-------- DOCUMENT
Opinion
No. 9286.
March 7, 1934.
Appeal from Cameron County Court; E. T. Yates, Judge.
Suit by A. J. Landry against R. Erkman and Georgia B. Ellsworth. Judgment was entered in favor of Georgia B. Ellsworth in the justice's court. From an adverse judgment in the county court, plaintiff appeals.
Affirmed.
Carroll L. Thomas and Angus Munro, both of San Benito, for appellant.
Johnston Newland, of Harlingen, for appellees.
This is a suit which originated in a justice's court in Cameron county by appellant against appellees, R. Erkman and Georgia B. Ellsworth, to recover possession and title of a certain automobile which appellant claimed to have purchased, in good faith, for value, from Erkman. In the justice's court and in the county court, to which the case was appealed, judgment was rendered in favor of Georgia B. Ellsworth for title and possession of the automobile and $50 damages against appellant for unlawful sequestration of the car and preventing her using it on her farm. Erkman was dismissed by appellant from the suit.
----------------
-------- DATA ROWS
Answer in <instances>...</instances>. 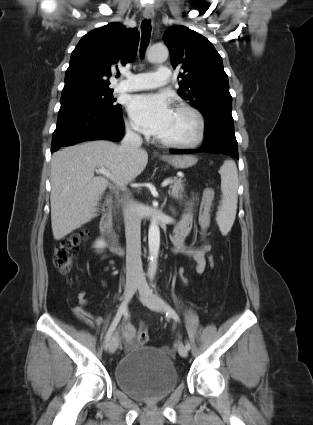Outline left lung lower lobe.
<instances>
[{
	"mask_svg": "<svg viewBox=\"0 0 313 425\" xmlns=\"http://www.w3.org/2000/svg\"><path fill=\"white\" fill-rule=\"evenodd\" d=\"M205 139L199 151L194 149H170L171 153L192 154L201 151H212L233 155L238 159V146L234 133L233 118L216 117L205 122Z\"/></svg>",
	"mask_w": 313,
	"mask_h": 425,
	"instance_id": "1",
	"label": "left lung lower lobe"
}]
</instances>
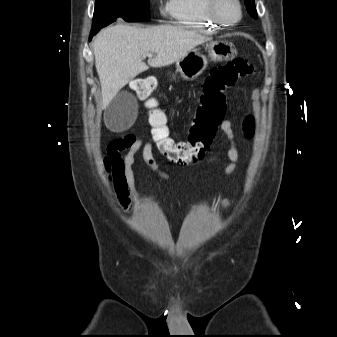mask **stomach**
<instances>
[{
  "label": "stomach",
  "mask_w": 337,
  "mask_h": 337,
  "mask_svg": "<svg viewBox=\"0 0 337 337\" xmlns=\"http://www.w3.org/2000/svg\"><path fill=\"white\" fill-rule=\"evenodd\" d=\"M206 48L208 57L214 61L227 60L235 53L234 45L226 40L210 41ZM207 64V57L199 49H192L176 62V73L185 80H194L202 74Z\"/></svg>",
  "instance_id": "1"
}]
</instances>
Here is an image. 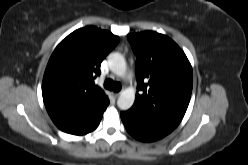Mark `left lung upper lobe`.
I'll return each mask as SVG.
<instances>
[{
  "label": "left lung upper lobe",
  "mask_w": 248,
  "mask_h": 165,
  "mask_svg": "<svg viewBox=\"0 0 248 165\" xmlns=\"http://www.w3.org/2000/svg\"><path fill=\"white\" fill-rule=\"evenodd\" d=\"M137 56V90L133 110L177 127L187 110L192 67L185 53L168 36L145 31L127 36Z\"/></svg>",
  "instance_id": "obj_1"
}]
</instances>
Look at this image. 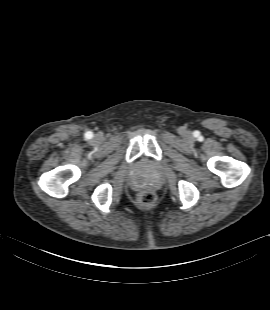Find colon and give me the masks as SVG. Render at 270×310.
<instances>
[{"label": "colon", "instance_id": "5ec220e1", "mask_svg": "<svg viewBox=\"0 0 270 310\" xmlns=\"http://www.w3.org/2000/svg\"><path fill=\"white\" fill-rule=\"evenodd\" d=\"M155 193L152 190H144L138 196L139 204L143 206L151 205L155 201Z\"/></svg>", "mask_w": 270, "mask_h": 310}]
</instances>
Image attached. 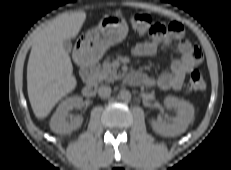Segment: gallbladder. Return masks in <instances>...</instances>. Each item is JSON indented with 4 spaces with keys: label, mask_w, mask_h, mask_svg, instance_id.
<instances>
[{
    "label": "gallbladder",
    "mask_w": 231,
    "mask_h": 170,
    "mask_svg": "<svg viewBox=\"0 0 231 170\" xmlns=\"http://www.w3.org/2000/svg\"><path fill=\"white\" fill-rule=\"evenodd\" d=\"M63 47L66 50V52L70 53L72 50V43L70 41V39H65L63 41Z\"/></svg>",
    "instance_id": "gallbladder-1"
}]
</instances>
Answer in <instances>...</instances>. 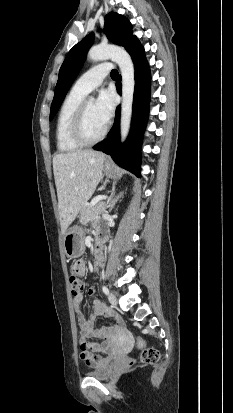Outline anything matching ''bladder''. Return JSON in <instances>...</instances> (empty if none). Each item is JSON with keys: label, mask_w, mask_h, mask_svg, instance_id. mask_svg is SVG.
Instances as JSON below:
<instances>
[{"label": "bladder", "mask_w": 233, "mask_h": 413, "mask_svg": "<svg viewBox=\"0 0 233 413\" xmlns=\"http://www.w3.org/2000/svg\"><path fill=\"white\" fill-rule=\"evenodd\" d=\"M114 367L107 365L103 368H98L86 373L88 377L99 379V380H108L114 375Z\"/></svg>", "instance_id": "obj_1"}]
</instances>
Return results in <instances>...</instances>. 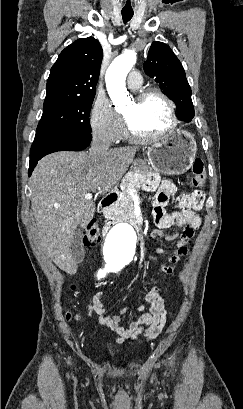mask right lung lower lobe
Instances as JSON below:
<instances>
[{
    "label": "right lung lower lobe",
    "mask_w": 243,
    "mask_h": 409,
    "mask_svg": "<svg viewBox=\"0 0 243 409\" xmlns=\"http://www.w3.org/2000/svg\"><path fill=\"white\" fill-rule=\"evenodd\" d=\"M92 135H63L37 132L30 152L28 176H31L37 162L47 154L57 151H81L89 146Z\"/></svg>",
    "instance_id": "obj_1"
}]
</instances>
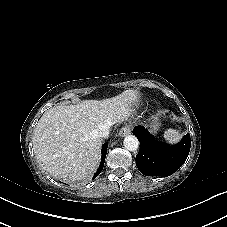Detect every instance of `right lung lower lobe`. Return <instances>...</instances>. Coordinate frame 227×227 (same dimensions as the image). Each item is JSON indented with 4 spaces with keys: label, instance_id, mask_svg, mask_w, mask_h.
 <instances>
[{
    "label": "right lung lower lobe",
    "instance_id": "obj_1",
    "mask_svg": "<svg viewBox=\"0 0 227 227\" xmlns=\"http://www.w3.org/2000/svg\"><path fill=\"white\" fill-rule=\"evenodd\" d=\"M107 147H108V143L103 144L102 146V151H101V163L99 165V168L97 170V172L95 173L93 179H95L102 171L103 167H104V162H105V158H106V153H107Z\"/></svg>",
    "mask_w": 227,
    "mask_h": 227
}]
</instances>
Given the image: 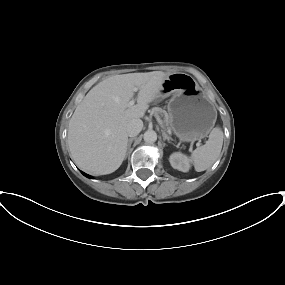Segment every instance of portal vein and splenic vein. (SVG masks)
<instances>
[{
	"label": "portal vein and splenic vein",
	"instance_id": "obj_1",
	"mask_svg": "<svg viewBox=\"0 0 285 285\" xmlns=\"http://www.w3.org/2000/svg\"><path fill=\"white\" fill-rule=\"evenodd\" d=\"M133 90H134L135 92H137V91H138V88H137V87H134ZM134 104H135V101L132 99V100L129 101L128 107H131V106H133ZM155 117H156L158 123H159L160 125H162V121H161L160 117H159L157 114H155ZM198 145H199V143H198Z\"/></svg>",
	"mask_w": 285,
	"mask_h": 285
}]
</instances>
----------------
-------- DATA ROWS
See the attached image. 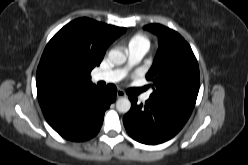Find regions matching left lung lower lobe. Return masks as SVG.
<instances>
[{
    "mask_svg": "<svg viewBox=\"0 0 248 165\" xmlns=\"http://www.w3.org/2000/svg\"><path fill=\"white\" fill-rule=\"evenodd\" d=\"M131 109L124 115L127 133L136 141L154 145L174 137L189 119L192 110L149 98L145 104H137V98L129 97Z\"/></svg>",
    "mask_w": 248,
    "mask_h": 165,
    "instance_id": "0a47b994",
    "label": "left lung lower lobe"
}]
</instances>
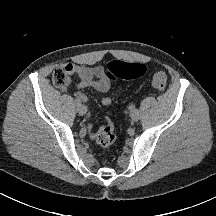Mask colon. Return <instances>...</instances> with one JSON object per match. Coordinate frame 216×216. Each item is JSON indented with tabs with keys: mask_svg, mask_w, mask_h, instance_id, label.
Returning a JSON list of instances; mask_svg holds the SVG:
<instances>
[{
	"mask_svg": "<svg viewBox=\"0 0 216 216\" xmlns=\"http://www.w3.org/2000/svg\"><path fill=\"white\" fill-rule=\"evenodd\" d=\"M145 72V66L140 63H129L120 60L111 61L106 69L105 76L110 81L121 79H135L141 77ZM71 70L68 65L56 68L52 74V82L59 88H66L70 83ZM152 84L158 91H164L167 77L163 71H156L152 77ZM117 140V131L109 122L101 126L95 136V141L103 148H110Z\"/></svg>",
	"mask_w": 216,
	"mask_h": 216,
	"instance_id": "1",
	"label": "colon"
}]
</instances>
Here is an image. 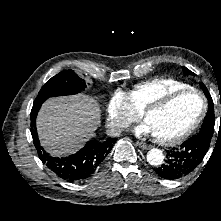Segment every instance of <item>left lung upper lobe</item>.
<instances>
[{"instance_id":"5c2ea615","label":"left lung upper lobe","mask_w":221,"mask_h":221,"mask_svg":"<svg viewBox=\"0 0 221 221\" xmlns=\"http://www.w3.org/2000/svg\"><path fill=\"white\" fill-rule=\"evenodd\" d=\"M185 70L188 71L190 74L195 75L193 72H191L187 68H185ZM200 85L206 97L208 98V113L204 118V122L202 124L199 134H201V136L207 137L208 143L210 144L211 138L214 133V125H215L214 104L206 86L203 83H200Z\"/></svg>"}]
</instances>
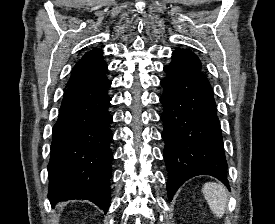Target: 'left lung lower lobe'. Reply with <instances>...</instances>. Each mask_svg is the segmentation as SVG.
----------------
-------- DATA ROWS
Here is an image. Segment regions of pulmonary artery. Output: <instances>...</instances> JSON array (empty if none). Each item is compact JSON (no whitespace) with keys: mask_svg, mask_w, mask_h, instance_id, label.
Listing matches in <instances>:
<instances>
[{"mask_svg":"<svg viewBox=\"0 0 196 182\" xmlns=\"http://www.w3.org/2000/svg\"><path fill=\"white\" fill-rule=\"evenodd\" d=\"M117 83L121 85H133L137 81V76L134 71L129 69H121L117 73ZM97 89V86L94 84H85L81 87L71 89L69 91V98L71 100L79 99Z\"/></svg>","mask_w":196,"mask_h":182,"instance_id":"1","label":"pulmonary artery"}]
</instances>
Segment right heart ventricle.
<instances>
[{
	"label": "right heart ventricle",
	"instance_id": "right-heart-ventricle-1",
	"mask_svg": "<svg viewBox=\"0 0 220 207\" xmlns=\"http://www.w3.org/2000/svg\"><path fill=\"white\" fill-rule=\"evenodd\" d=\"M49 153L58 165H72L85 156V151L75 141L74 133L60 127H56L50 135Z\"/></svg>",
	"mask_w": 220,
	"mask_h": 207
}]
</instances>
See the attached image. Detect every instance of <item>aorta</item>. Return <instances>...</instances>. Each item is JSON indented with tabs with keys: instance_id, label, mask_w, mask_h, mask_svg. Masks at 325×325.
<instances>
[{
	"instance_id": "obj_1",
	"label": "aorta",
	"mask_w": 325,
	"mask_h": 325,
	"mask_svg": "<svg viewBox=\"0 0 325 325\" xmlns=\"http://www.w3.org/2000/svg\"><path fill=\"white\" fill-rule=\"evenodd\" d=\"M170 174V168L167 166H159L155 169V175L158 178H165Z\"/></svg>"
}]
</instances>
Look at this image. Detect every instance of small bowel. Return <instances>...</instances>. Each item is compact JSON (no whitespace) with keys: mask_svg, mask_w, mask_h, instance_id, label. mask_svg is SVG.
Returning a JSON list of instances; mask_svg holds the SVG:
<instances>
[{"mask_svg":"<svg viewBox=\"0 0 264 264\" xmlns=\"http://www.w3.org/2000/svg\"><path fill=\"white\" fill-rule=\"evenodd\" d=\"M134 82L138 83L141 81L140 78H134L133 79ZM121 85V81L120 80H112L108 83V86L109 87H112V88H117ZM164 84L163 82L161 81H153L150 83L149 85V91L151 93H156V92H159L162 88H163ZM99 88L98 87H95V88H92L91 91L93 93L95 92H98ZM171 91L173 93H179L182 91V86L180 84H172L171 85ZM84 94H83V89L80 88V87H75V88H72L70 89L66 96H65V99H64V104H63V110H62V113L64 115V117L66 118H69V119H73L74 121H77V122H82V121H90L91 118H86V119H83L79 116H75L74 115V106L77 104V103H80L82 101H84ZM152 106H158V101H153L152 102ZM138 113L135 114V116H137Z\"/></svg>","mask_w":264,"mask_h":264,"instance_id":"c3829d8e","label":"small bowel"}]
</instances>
----------------
INSTRUCTION 1:
In the court opinion, what amount of damages was awarded to Georgia B. Ellsworth against the appellant?
INSTRUCTION 2:
Go on with the court opinion from its last sentence.

EXERCISE RESPONSE 1:
$50

EXERCISE RESPONSE 2:
There is no statement of facts but the findings of fact of the county judge are to the effect that Georgia B. Ellsworth owned a farm upon which Erkman was employed by the owner, Georgia B. Ellsworth. She needed a car on the farm and intrusted Erkman with $200 with which to purchase one for her, instructing him to buy it in her name and to require a bill of sale to her. Erkman purchased the car and took a bill of sale from the seller to him, not mentioning his employer, and he placed the bill of sale on record, as required by law, in his own name. He reported to her that he had bought the car for her, and she was ignorant of the fact that the car had been bought in the name of Erkman and the bill of sale given him and placed of record by him. The car was used by Erkman on the farm in the prosecution of the work of the owner. The purchase of the car was made in June, 1932, and in October, 1932, Erkman borrowed $110 from appellant in this case and gave him a bill of sale, which in truth and in fact was intended as a mortgage on the automobile of Georgia B. Ellsworth. The latter had no knowledge of the misconduct of Erkman in reference to the automobile until this suit was instituted. The instrument given by Erkman to appellant was on its face a bill of sale, but the court found that in truth and in fact it was a mortgage on the automobile. Appellant claimed to be the purchaser of the car, and that the bill of sale was what it purported to be, a conveyance of the car from Erkman to him. He had no knowledge of the claim of Georgia B. Ellsworth at the time the bill of sale was taken. He did not seek to foreclose a lien, in the alternative, on the automobile, but it was a clear suit for title and possession of the automobile which he claimed as his own.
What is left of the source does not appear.